Much like passively managed funds, tracker funds mimic the performances of a specified index. A tracker fund holds the components of that index, and tracks the progress of it by copying its pattern of buying and selling shares.


A trustee is a person or firm that holds and administers property or assets for the benefit of a third party. A trustee may be appointed for a wide variety of purposes, for a charity, for a trust fund or for certain types of retirement plans or pensions.



Undertakings for Collective Investment in Transferable Securities (UCITS) is a regulatory framework of the European Commission that creates a harmonized regime throughout Europe for the management and sale of open-ended funds which are available to the general public, while incorporating certain investor protection mechanisms.

UK All Companies

An IA sector containing funds which invest at least 80% of their assets in UK equities which have a primary objective of achieving capital growth. The WS T. Bailey Responsibly Invested Equity Fund sits in this sector.


A unit is a share of an investment fund. It is a proportionate share of rights of the investment returns, earned by a unit trust.

Unit Trust

An open-ended unit trust is an authorised investment fund created in the same legal structure as a trust.



A valuation of a fund is a process to work out the overall value of its assets and liabilities.

Valuation Point

The valuation point is a particular time in the working day where fund valuation is performed, resulting in the price that is used to execute purchases and sales. The valuation point of the T. Bailey Funds is midday every working day.


Volatility measures the movements of an asset up and down over time. A more volatile fund is seen as more risky than a less volatile fund although the returns may be greater over time. (See ‘SRRI’).

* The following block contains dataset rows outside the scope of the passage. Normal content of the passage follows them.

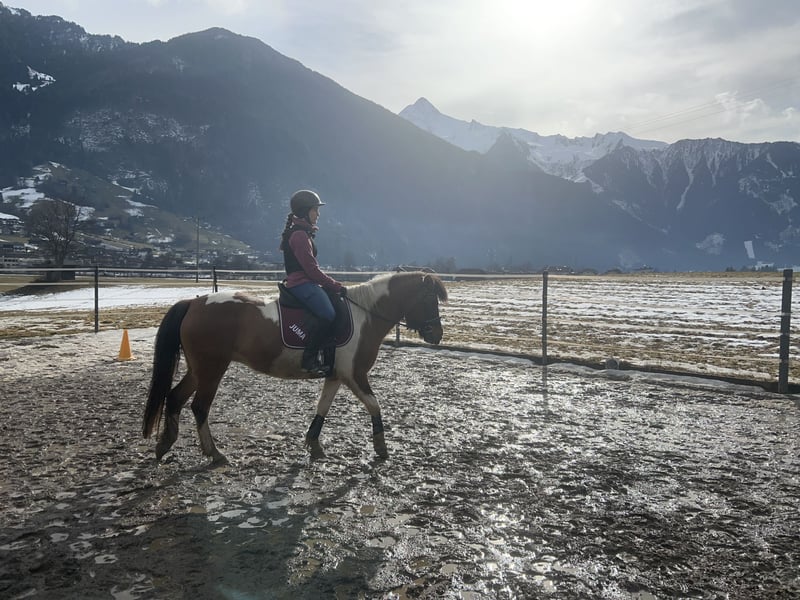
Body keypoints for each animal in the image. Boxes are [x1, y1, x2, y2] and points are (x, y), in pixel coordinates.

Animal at [142, 271, 448, 464]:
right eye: (428, 299)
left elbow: (322, 407)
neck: (364, 315)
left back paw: (165, 445)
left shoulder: (336, 375)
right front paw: (381, 447)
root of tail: (194, 302)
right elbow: (374, 405)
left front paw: (314, 444)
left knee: (175, 398)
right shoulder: (355, 374)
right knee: (199, 407)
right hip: (212, 369)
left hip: (199, 369)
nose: (437, 334)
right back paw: (214, 453)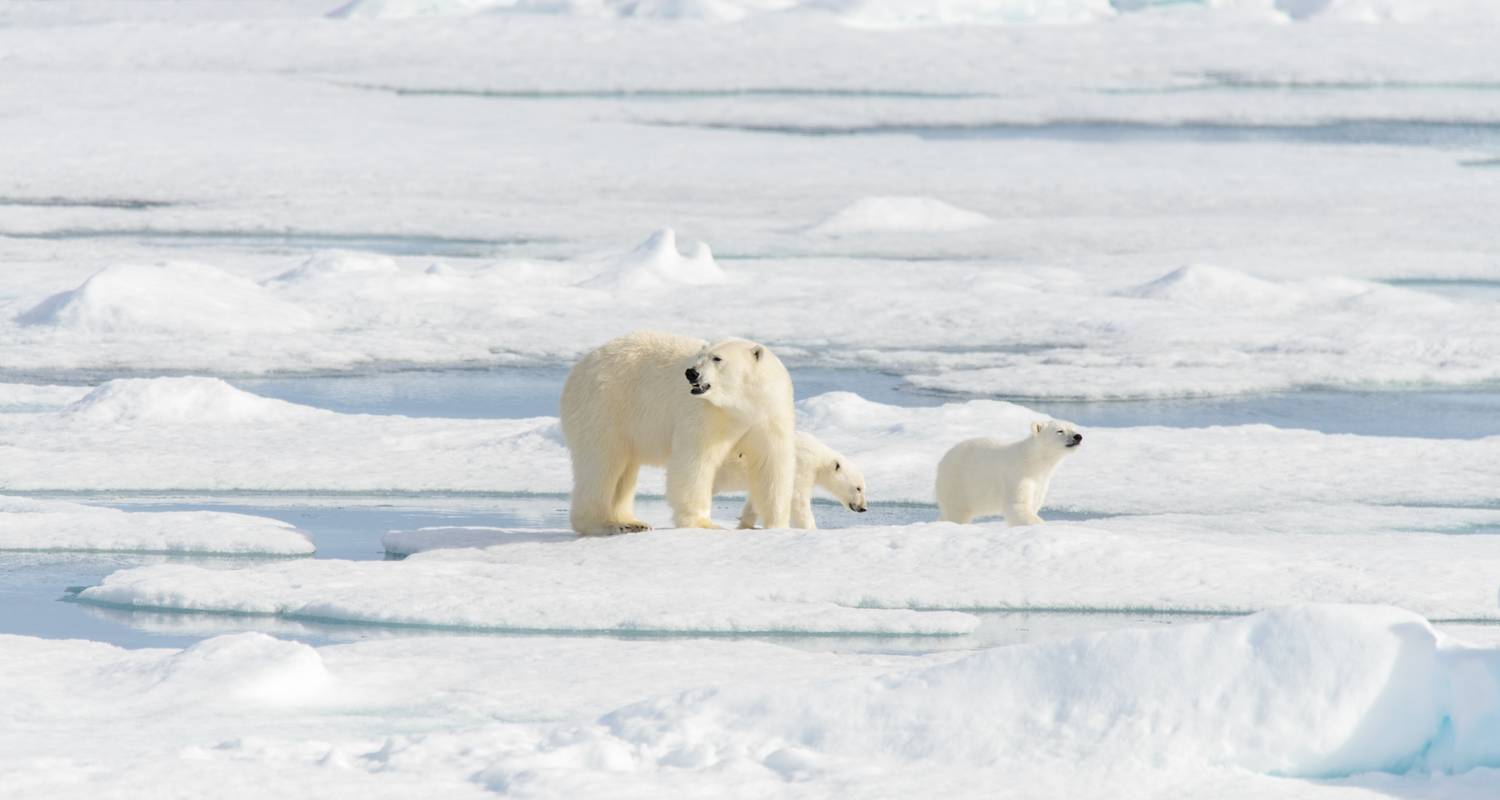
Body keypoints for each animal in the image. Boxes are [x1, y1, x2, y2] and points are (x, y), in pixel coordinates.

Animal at [561, 330, 798, 537]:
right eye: (700, 356)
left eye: (717, 358)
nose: (691, 372)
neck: (740, 406)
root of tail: (579, 368)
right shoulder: (706, 414)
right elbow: (694, 462)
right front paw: (704, 524)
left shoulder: (769, 414)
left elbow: (771, 466)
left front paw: (778, 526)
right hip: (605, 406)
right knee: (602, 463)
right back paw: (604, 524)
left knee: (624, 472)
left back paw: (631, 522)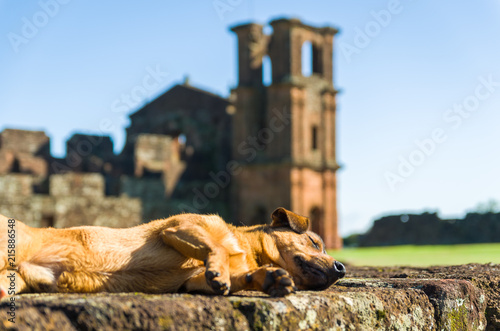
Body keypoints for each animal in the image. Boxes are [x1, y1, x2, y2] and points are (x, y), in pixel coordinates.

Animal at [0, 208, 344, 298]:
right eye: (315, 243)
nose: (341, 267)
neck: (245, 249)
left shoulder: (192, 281)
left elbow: (238, 277)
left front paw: (270, 279)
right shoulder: (179, 228)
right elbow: (216, 247)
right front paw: (221, 268)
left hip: (16, 279)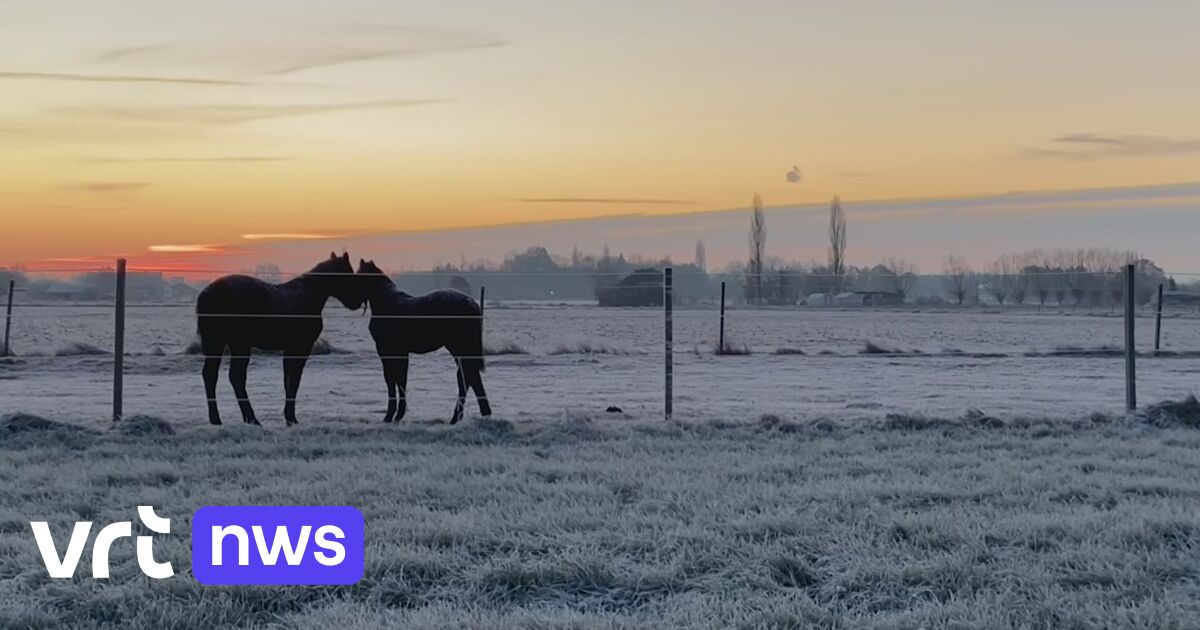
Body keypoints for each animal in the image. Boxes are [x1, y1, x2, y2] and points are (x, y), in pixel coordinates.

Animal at [192, 253, 357, 424]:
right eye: (349, 274)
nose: (356, 302)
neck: (307, 295)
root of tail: (208, 293)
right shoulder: (301, 347)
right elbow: (294, 381)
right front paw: (291, 418)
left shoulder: (290, 349)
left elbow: (288, 381)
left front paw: (288, 417)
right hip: (239, 345)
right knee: (235, 377)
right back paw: (251, 419)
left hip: (217, 344)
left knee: (211, 375)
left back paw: (218, 419)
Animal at [352, 258, 489, 424]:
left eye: (359, 276)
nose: (352, 301)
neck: (386, 304)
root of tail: (469, 302)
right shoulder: (401, 352)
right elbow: (401, 380)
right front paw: (398, 415)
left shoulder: (387, 351)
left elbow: (392, 380)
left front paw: (390, 416)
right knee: (469, 376)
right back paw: (471, 415)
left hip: (458, 348)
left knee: (467, 377)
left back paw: (460, 417)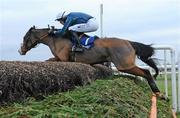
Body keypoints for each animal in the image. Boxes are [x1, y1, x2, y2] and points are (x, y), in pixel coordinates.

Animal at [18, 26, 167, 100]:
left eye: (25, 37)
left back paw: (159, 93)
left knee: (146, 72)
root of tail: (128, 42)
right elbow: (48, 61)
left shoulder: (64, 59)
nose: (21, 50)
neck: (56, 39)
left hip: (124, 65)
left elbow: (50, 61)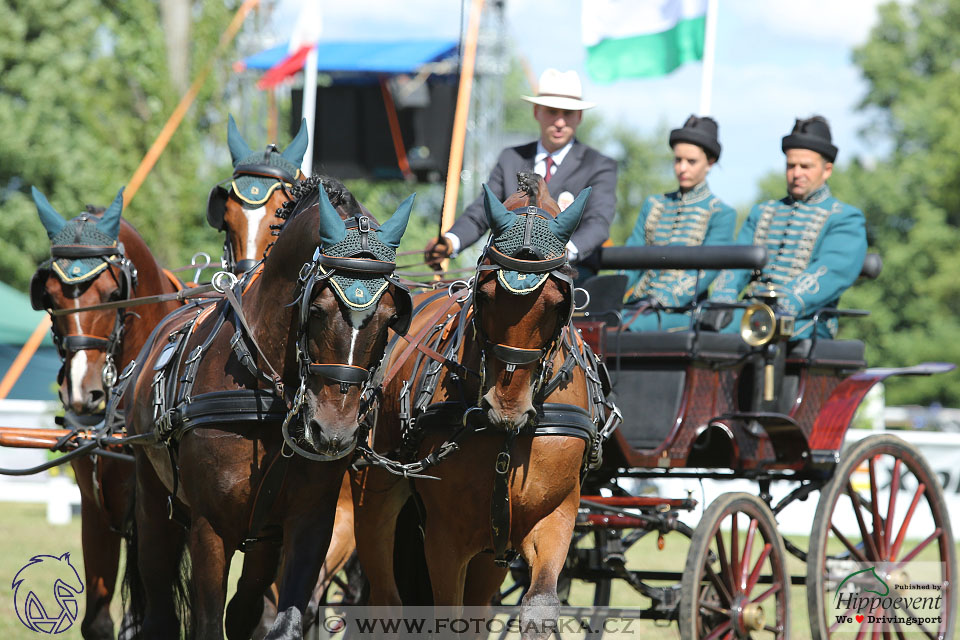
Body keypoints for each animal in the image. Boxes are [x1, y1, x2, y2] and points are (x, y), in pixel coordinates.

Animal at [121, 175, 416, 640]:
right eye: (318, 309)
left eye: (389, 318)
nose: (334, 432)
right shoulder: (210, 528)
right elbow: (209, 624)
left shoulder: (310, 522)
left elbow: (280, 620)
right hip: (153, 504)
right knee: (160, 609)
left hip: (262, 540)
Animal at [348, 172, 612, 636]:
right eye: (485, 295)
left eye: (558, 302)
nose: (506, 406)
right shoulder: (444, 537)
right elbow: (446, 618)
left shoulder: (555, 517)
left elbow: (539, 607)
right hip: (375, 498)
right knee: (387, 601)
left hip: (493, 549)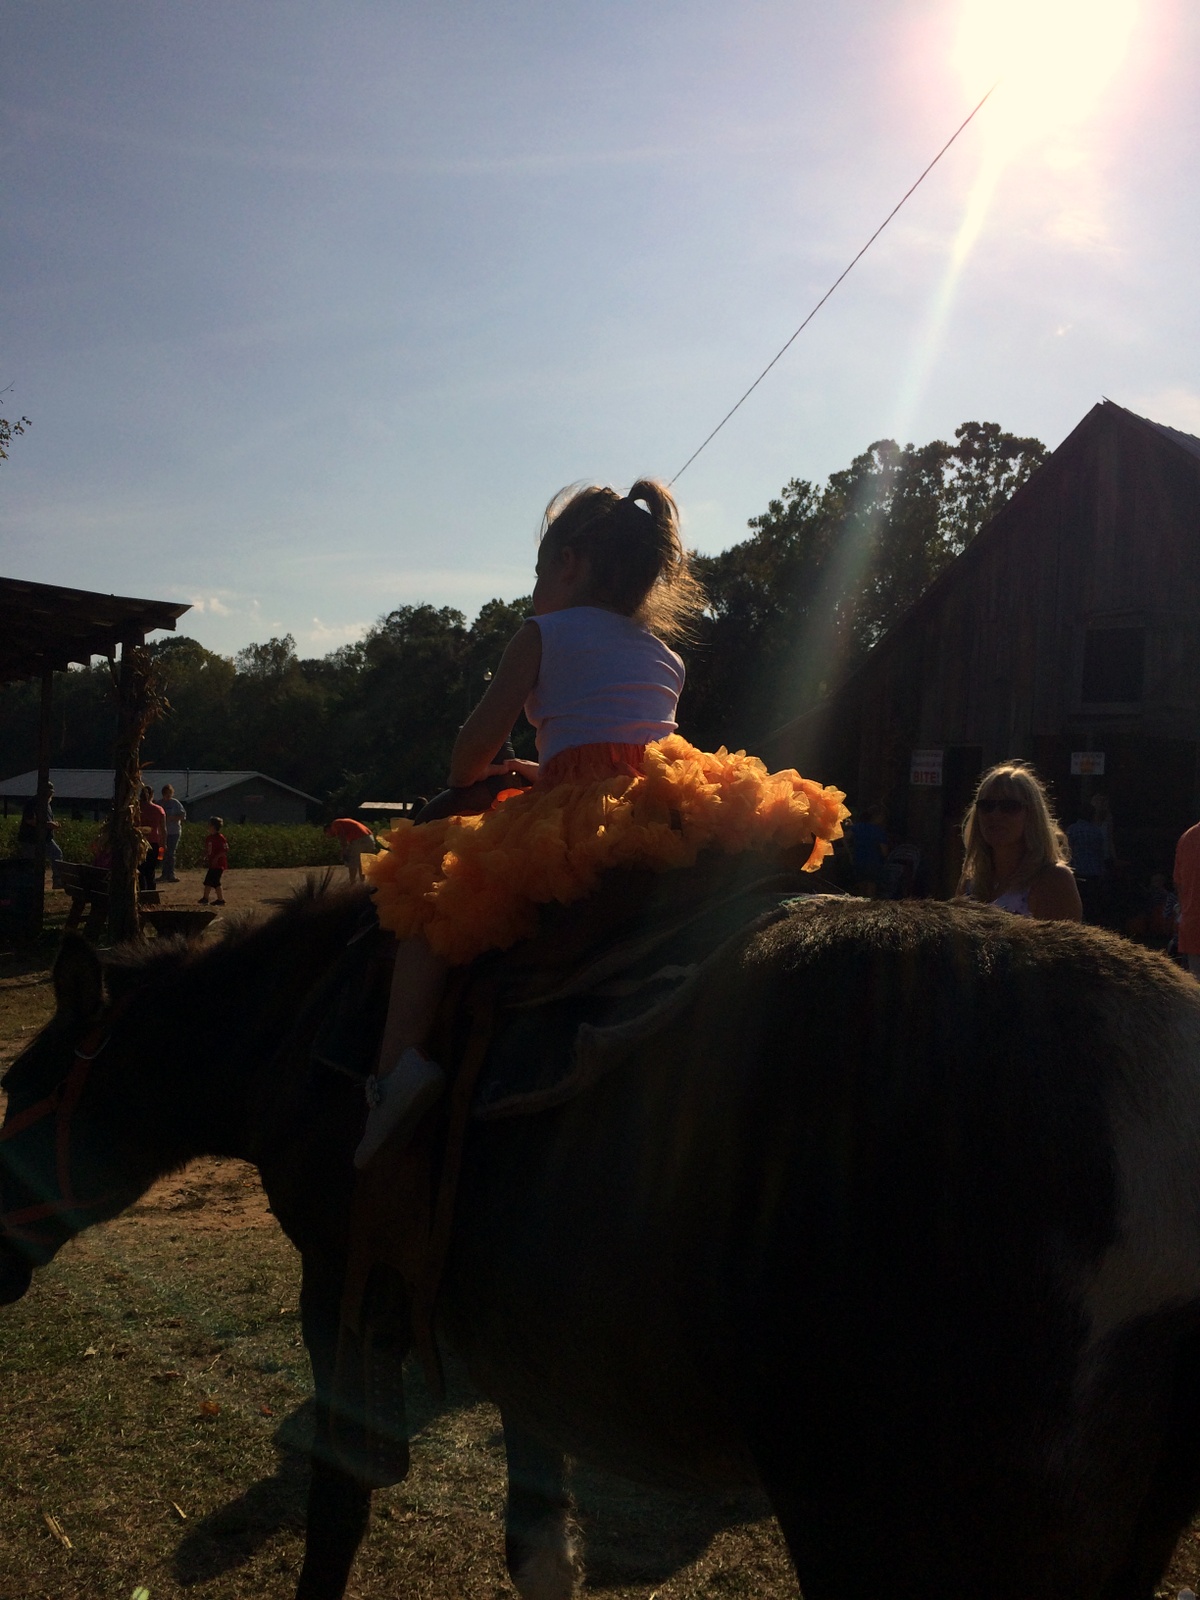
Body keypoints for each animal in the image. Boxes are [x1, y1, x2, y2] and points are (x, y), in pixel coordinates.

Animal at [3, 882, 1200, 1600]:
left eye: (16, 1083)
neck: (312, 1027)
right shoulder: (521, 1339)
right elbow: (538, 1540)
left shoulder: (341, 1285)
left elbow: (339, 1506)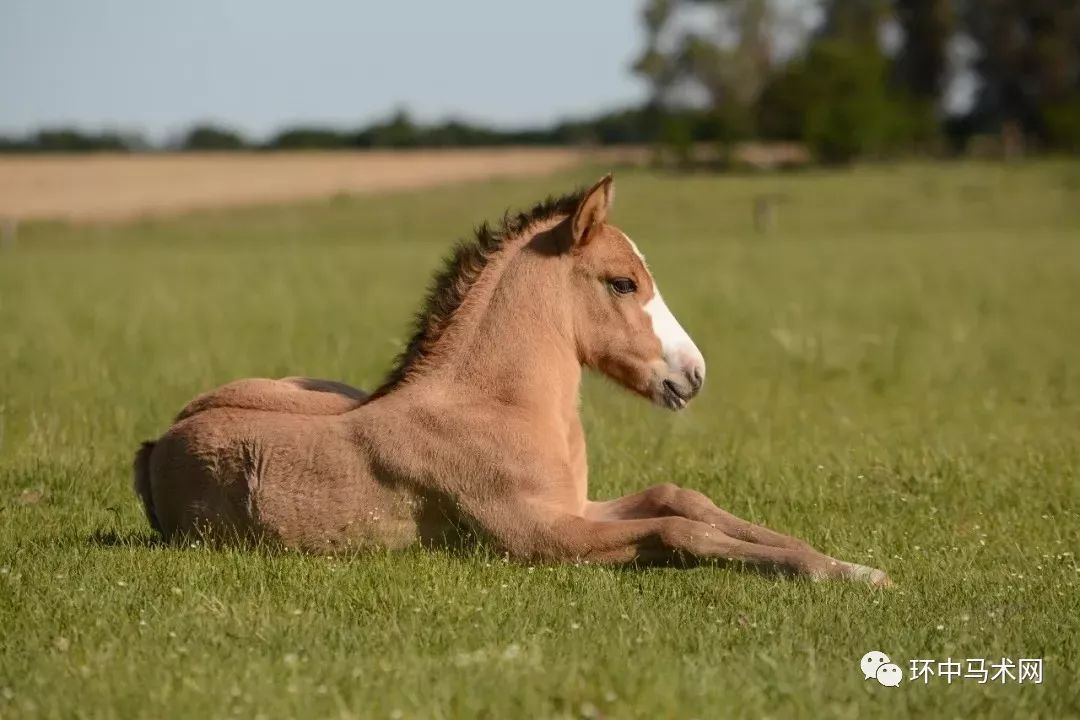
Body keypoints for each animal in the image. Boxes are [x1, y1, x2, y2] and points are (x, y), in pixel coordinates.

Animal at [135, 175, 889, 587]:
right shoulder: (540, 537)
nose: (693, 374)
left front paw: (851, 566)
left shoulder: (577, 507)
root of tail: (155, 443)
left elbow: (682, 499)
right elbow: (680, 531)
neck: (496, 406)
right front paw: (836, 573)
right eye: (622, 282)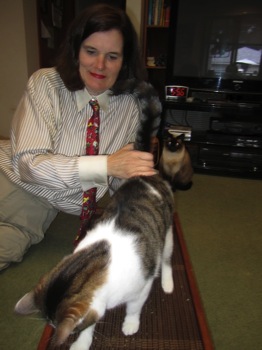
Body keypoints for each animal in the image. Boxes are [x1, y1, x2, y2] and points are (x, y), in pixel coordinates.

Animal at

A wrapper is a term typically used to describe a tax efficient vehicle, for example a pension plan or an ISA, where fund investments and assets can be held.


XD (ex-dividend)

At the end of an accounting period, the income in an income-paying unit class is stripped out of the price and is used to pay out income to investors. When this happens the price falls and the price is labelled XD up until the point at which income is paid out. (See ‘Historic Yield’).



A yield is a calculated amount of income, expressed as a percentage of investment value. This is estimated through comparisons of income from different investments, and can be calculated in different ways depending on the type of asset or fund.